Goal of the exercise
From the entries below, gather every line containing the string "your".

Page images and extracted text
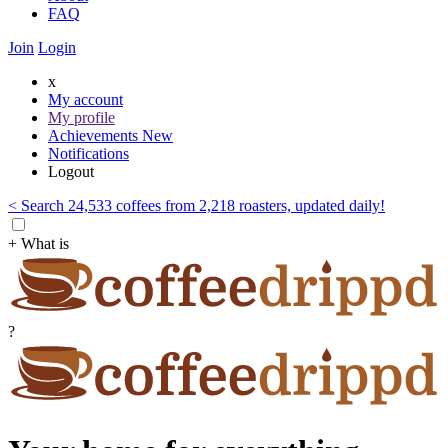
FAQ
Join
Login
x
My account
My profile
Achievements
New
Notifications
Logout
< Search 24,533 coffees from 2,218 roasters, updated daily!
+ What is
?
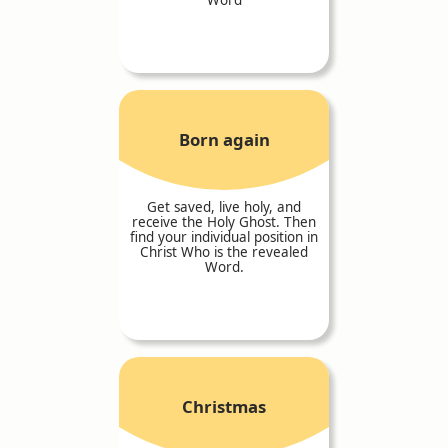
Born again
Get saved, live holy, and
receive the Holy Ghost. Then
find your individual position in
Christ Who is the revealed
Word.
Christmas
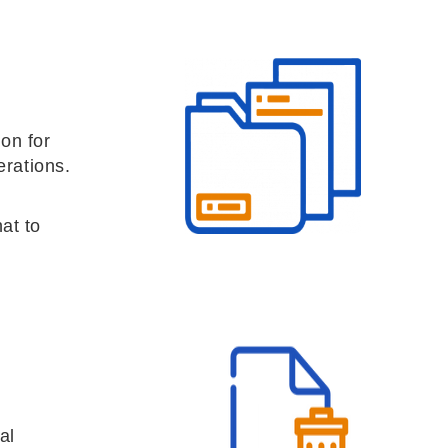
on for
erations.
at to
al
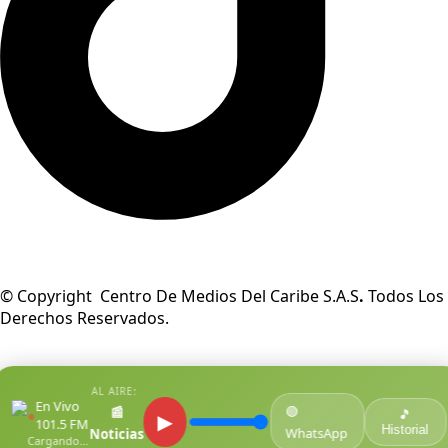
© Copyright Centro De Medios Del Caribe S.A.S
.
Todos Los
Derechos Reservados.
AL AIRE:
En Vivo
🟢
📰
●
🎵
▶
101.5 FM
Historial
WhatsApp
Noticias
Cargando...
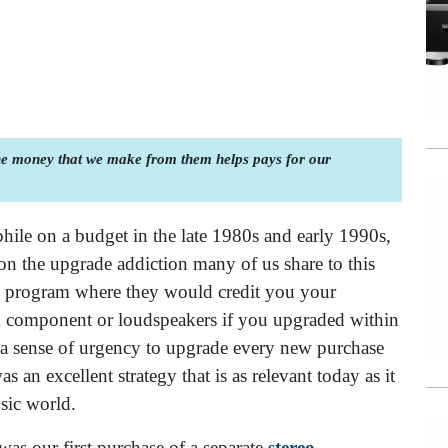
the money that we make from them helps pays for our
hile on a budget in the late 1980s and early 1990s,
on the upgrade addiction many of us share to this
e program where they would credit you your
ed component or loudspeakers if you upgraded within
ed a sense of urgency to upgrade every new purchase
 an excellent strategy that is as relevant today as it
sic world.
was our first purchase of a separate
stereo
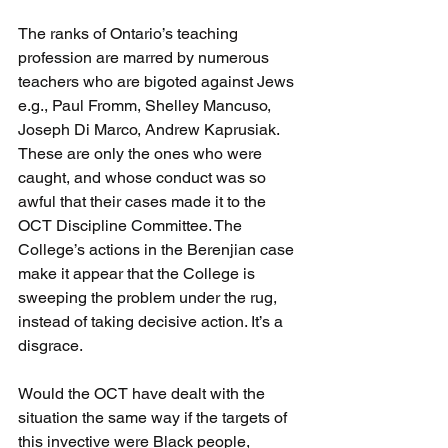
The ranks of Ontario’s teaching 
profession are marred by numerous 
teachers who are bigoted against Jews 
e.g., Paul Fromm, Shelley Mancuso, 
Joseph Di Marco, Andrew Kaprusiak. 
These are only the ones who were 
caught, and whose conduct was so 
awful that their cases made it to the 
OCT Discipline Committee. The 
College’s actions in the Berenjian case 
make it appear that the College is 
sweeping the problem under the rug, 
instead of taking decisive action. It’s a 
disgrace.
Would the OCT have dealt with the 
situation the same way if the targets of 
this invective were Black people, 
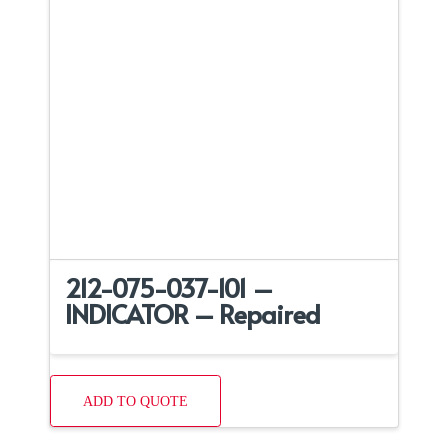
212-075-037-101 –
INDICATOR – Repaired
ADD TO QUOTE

Answer
find your individual position in
e program where they would credit you your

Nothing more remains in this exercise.